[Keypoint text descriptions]
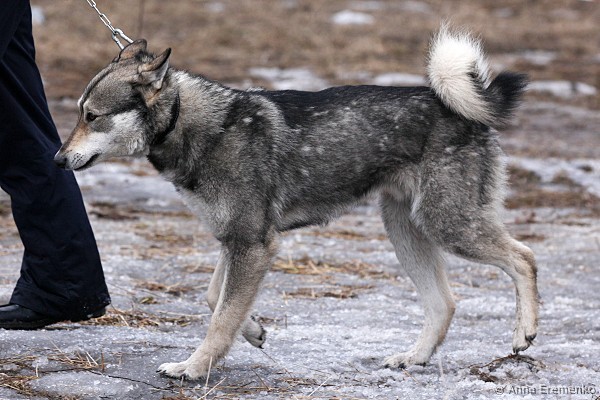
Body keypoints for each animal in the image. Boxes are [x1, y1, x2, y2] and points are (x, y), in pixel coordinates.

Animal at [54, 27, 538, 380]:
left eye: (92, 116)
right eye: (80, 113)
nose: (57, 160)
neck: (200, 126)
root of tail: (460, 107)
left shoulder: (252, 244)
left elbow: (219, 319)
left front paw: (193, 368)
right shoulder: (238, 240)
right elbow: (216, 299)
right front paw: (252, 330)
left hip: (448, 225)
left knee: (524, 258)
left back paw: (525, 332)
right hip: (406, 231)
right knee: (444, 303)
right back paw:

◆ EXERCISE PROMPT ◆
Omit every picture, and otherwise quote the entries exactly.

◆ ANSWER FOR THIS EXERCISE ◆
Body keypoints for each animal in the image. Boxes are [x1, y1, x2, y2] and points are (x, y), in pixel coordinates.

Animal at [54, 27, 538, 380]:
left eye: (92, 116)
right eye: (80, 113)
nose: (57, 160)
neck: (200, 126)
root of tail: (460, 107)
left shoulder: (252, 244)
left elbow: (219, 319)
left front paw: (193, 368)
right shoulder: (238, 240)
right elbow: (216, 299)
right front paw: (252, 330)
left hip: (448, 225)
left knee: (524, 258)
left back paw: (525, 332)
right hip: (406, 231)
right knee: (444, 303)
right back paw:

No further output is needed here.